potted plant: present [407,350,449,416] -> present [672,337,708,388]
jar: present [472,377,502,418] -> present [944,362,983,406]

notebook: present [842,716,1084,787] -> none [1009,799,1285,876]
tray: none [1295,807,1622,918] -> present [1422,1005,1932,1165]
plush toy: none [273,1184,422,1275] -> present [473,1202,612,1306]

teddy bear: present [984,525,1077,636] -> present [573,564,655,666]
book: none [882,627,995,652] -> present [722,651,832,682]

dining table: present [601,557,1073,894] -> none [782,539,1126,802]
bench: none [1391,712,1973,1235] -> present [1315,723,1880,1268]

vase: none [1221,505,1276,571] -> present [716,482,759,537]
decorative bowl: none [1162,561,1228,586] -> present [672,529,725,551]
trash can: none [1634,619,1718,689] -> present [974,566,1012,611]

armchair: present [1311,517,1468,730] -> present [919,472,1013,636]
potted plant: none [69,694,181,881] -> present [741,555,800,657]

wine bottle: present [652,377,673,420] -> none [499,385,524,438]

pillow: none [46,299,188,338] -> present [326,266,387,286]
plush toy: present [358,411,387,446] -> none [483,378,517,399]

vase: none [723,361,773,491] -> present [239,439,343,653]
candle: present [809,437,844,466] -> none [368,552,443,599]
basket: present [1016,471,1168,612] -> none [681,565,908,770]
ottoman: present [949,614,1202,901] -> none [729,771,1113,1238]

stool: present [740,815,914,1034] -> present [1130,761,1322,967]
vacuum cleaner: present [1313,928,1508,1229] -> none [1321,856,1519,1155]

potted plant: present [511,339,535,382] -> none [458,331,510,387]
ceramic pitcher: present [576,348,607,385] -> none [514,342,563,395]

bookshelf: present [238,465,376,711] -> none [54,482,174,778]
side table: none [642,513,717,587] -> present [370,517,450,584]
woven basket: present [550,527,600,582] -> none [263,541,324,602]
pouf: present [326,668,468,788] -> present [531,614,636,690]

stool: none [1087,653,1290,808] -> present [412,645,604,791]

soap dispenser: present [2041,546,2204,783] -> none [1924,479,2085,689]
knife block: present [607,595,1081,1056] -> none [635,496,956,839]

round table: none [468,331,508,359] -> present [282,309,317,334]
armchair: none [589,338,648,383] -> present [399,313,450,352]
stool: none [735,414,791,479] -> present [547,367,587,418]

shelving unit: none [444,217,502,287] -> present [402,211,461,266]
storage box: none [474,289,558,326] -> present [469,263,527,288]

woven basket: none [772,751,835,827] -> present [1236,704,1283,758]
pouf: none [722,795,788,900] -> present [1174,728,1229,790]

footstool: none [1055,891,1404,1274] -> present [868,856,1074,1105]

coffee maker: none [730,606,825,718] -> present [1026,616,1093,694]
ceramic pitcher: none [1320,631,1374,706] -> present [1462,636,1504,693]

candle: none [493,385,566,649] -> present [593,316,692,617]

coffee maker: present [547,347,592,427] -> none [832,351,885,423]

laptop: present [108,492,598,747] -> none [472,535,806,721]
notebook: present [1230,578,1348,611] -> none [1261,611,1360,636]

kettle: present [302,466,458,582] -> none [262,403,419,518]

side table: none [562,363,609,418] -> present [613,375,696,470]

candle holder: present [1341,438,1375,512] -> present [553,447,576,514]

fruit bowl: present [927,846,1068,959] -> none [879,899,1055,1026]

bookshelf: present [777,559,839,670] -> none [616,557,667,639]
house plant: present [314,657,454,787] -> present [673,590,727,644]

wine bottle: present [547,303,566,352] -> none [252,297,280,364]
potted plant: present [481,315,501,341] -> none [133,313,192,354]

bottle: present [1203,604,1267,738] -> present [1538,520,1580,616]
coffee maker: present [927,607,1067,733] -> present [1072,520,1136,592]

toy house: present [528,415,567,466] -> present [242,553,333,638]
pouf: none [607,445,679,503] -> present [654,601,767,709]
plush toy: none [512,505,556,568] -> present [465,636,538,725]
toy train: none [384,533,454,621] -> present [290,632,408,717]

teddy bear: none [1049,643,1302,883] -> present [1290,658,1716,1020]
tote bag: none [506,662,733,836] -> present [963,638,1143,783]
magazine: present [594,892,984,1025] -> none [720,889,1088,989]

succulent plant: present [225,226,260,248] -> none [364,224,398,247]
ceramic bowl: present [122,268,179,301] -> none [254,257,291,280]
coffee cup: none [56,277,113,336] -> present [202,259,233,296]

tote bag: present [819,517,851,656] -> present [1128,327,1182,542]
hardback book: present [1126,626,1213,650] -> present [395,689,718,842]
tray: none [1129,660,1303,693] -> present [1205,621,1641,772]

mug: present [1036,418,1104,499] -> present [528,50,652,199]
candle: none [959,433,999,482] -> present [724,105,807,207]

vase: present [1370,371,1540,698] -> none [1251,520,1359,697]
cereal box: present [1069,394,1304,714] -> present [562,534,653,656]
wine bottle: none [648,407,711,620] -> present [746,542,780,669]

[Exercise description] Whenever the word "bear" occurs in a line above, copy that line.

[Task solution]
teddy bear: present [984,525,1077,636] -> present [573,564,655,666]
teddy bear: none [1049,643,1302,883] -> present [1290,658,1716,1020]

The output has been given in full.